А Мария взошла на сцену, приставила стул к судейскому столику, расправив платье, села, потом оправила прическу и, подняв глаза, широко улыбнулась в зал.
А по проходу уже неслись милиционеры, рабочие, выставили винтовки, револьверы, прикрыв собой судейский стол.
Наступила гробовая тишина.
Алексеев раздвинул цепь, вышел вперед.
— Сейчас вы, господа и граждане, очистите зал, но прежде я скажу несколько слов. Да, у нас еще нет законов, которые написаны на бумаге. Это правда. Но совесть парода, совесть революции чиста и высока. Это закон всех законов. Этой совестью — ее рабы и слуги — мы и судим… А что касается семи классов на все наше судейское собрание, господин Проклов, то и тут вы ошиблись. Не в классах дело. Без совести и при большом уме и при высшем образовании не проживешь. Вот как вы, к примеру, господин Проклов, или как госпожа Фанина. Ведь деньги, которые она украла у Советской власти, — это хлеб, одежда, тепло, от нехватки которого так страдают люди. Но это еще что… Деньги эти умножают страдания, льют кровь сотен и тысяч людей, потому что отдаются на поддержку саботажа, заговорщиков и террористов. Где же совесть госпожи Фаниной, которая творит это, где ваша совесть, господин Проклов, когда вы говорите слова в ее защиту?

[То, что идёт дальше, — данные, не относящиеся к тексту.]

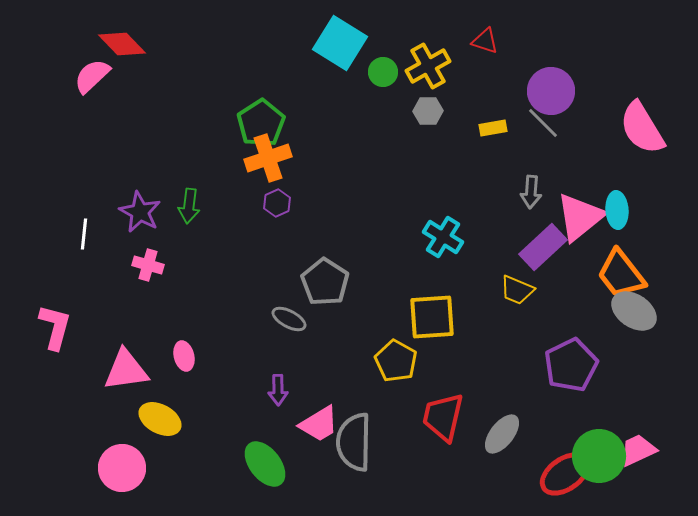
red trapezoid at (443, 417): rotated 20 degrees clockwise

— Полно, господин комиссар! — хорохорился Проклов. — Нам недоступна ваша проповедь. Это или слишком умно, или слишком глупо.
Алексеев усмехнулся.
— Воистину прав поэт Крылов: «Да плакать мне какая стать: ведь я не здешнего прихода». Вам трудно понять пас: мы творим добро, которое непримиримо со злом, творимым вами.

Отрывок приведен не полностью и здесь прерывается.